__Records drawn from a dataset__
────────────────────

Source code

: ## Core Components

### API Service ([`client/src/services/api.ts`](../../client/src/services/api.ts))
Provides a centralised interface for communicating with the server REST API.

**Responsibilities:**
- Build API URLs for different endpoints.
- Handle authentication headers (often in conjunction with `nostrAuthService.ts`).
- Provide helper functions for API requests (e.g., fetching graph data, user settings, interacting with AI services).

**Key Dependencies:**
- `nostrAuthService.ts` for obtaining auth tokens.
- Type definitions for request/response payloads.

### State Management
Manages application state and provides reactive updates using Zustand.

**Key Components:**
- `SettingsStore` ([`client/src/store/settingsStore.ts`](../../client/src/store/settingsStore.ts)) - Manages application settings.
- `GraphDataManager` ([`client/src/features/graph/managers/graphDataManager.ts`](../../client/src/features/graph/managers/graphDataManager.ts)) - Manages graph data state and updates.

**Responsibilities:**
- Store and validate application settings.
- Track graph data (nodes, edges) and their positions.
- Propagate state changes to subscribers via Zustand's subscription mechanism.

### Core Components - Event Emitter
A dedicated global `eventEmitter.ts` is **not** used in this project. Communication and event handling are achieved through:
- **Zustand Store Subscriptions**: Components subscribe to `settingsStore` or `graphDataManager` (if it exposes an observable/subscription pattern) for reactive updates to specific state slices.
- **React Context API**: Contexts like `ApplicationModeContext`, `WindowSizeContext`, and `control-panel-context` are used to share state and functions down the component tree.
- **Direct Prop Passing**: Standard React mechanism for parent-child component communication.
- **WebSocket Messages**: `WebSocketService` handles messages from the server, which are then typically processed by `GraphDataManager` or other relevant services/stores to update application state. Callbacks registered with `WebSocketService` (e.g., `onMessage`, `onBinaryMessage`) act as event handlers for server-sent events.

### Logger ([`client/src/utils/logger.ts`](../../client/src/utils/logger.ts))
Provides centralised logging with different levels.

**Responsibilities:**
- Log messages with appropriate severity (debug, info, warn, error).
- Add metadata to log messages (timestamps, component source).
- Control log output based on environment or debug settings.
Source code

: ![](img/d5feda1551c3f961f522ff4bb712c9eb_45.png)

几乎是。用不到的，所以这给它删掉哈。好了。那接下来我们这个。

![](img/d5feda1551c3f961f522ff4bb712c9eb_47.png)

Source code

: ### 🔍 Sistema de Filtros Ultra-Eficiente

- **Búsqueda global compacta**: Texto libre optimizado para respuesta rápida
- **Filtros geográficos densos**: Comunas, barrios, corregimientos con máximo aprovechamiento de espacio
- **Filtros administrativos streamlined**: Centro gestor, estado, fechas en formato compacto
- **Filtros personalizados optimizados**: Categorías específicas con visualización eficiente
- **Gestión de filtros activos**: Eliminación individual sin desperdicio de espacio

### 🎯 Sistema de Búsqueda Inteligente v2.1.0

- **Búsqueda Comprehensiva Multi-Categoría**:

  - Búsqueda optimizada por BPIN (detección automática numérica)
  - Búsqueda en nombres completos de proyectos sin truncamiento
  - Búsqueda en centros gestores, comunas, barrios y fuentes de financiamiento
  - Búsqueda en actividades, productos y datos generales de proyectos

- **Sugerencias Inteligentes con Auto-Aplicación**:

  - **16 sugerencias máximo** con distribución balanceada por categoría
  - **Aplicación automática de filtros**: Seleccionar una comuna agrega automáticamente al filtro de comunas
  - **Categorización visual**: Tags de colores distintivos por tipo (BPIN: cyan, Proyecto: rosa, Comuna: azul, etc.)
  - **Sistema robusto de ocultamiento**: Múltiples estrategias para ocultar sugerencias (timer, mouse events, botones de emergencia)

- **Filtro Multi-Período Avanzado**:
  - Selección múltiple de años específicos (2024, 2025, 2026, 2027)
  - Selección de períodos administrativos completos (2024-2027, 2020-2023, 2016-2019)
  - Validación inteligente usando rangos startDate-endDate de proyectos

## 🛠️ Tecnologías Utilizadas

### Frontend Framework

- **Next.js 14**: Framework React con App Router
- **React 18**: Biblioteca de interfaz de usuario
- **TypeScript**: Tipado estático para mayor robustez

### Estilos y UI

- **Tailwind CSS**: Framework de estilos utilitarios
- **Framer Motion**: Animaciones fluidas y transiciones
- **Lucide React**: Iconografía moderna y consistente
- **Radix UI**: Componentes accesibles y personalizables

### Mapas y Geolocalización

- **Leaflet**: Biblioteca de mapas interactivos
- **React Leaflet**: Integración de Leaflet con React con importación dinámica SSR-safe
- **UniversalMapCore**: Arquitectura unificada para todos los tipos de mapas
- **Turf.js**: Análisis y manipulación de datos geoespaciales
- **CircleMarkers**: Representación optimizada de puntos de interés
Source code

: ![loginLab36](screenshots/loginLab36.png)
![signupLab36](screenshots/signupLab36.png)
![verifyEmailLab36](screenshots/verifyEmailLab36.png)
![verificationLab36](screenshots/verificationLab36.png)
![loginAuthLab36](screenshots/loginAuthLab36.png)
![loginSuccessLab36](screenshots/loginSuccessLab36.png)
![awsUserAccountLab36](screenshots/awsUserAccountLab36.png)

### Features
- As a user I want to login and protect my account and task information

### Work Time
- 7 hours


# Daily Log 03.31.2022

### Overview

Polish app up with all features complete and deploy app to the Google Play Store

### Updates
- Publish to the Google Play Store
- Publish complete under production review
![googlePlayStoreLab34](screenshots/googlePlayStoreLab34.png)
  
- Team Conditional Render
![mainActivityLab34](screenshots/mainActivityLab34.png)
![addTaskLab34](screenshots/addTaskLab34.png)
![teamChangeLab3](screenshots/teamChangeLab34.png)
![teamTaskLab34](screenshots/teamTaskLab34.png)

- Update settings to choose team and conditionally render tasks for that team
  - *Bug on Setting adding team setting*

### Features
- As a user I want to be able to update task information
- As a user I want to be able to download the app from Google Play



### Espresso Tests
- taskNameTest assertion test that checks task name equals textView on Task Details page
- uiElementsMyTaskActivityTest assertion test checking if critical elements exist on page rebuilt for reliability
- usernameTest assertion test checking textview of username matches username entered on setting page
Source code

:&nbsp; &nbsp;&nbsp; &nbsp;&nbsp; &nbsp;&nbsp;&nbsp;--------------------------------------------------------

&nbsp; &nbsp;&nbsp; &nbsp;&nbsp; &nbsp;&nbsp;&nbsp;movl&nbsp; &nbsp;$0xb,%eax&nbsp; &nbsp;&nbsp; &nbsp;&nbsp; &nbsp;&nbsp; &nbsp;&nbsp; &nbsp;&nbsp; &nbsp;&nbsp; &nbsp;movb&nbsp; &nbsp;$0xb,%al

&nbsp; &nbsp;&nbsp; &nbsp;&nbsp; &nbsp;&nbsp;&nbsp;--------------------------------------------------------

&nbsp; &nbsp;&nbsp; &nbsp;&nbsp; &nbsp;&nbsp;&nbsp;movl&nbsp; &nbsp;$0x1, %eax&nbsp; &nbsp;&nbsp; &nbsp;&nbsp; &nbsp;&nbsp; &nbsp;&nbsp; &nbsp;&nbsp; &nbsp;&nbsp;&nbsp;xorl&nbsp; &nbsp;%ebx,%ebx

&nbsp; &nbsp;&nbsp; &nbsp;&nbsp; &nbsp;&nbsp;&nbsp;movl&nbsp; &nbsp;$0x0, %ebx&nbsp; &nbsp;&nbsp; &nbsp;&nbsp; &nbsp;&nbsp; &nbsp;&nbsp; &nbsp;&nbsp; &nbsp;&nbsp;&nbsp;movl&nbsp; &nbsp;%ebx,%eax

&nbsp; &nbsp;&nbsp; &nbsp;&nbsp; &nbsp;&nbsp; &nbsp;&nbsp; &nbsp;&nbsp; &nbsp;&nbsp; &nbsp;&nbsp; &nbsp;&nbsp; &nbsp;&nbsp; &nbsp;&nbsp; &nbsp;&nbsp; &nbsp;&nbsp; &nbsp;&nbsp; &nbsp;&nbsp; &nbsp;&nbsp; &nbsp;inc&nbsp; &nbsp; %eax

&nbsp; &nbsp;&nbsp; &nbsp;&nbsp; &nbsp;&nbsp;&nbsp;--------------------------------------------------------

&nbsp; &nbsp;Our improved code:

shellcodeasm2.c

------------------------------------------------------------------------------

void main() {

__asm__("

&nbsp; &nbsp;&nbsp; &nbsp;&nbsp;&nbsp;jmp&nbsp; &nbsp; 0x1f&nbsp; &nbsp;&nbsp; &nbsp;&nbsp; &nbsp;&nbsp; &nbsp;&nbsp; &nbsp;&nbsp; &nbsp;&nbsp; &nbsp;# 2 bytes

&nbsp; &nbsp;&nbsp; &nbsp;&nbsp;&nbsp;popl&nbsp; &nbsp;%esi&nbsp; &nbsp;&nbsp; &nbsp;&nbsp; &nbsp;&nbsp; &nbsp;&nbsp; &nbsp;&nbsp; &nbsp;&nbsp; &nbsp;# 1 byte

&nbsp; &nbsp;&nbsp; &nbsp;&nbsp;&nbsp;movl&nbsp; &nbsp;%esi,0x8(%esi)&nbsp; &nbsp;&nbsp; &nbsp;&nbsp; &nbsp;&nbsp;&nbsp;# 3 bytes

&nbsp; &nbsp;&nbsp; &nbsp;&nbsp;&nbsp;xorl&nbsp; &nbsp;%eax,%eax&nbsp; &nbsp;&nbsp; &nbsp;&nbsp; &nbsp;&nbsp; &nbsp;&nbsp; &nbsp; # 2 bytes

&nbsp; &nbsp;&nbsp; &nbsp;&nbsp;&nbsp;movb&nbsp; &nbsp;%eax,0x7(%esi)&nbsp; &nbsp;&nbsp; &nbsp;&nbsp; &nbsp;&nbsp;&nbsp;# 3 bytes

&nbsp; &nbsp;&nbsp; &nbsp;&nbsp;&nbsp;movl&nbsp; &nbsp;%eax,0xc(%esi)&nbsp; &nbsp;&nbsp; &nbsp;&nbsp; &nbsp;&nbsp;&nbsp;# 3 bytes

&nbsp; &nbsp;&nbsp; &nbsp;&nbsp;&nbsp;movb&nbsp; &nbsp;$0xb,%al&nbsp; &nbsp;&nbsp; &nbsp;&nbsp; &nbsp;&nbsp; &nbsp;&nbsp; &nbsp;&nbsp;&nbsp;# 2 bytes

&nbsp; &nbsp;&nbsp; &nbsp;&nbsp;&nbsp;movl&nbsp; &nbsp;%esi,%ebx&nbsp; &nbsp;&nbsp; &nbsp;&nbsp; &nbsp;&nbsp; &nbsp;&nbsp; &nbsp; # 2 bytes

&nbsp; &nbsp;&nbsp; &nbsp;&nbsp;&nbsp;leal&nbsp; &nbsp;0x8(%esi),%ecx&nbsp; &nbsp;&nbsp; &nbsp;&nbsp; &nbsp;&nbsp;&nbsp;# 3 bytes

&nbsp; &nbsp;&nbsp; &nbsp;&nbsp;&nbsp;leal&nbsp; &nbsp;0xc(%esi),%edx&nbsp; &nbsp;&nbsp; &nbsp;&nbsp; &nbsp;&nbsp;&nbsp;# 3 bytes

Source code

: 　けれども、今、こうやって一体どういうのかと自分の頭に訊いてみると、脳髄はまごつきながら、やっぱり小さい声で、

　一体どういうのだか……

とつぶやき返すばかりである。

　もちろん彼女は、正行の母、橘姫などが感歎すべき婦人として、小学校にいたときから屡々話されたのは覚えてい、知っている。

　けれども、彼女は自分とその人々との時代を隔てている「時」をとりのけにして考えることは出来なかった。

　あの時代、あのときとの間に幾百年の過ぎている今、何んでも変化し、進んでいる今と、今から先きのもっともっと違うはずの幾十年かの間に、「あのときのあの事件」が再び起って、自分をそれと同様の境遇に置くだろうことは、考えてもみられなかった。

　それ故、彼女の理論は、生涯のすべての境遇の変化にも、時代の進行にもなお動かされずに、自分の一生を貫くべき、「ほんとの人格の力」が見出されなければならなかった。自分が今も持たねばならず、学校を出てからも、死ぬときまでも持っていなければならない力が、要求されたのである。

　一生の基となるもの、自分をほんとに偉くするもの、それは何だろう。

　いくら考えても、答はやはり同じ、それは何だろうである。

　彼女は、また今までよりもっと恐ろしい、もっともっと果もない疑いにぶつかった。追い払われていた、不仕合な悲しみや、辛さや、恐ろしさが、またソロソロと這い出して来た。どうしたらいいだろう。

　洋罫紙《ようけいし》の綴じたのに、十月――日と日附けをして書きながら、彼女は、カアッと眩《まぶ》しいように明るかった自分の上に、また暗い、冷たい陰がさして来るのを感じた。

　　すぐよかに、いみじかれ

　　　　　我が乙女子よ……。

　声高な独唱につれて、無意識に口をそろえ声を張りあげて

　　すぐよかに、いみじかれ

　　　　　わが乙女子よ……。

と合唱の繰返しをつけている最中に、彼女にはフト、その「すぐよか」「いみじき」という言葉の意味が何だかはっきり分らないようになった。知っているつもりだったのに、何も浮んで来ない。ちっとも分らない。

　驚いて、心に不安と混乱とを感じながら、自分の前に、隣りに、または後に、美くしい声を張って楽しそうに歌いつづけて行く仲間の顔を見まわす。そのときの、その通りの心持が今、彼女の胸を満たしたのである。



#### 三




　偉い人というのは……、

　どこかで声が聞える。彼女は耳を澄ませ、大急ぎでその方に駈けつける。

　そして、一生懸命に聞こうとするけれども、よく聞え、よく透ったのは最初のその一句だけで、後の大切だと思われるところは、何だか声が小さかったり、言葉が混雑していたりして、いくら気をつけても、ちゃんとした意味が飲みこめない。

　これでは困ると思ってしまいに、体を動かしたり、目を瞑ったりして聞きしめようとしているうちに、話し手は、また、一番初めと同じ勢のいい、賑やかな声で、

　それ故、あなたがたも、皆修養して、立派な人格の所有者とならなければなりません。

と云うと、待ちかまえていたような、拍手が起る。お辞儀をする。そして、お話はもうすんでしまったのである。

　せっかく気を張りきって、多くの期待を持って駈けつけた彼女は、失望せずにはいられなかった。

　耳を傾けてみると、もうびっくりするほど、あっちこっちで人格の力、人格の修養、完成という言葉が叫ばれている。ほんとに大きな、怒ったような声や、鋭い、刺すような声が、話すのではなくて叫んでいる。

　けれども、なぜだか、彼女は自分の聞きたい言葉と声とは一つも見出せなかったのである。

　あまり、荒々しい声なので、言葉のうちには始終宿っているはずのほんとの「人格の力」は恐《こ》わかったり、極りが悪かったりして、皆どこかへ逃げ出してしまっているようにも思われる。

────────────────────

__EXERCISE GOAL__
Return precisely the lines of the records, starting with the line that holds "驚いて、心に不安と混乱とを感" and ending with the last one.

__COMPLETED TASK__
　驚いて、心に不安と混乱とを感じながら、自分の前に、隣りに、または後に、美くしい声を張って楽しそうに歌いつづけて行く仲間の顔を見まわす。そのときの、その通りの心持が今、彼女の胸を満たしたのである。



#### 三




　偉い人というのは……、

　どこかで声が聞える。彼女は耳を澄ませ、大急ぎでその方に駈けつける。

　そして、一生懸命に聞こうとするけれども、よく聞え、よく透ったのは最初のその一句だけで、後の大切だと思われるところは、何だか声が小さかったり、言葉が混雑していたりして、いくら気をつけても、ちゃんとした意味が飲みこめない。

　これでは困ると思ってしまいに、体を動かしたり、目を瞑ったりして聞きしめようとしているうちに、話し手は、また、一番初めと同じ勢のいい、賑やかな声で、

　それ故、あなたがたも、皆修養して、立派な人格の所有者とならなければなりません。

と云うと、待ちかまえていたような、拍手が起る。お辞儀をする。そして、お話はもうすんでしまったのである。

　せっかく気を張りきって、多くの期待を持って駈けつけた彼女は、失望せずにはいられなかった。

　耳を傾けてみると、もうびっくりするほど、あっちこっちで人格の力、人格の修養、完成という言葉が叫ばれている。ほんとに大きな、怒ったような声や、鋭い、刺すような声が、話すのではなくて叫んでいる。

　けれども、なぜだか、彼女は自分の聞きたい言葉と声とは一つも見出せなかったのである。

　あまり、荒々しい声なので、言葉のうちには始終宿っているはずのほんとの「人格の力」は恐《こ》わかったり、極りが悪かったりして、皆どこかへ逃げ出してしまっているようにも思われる。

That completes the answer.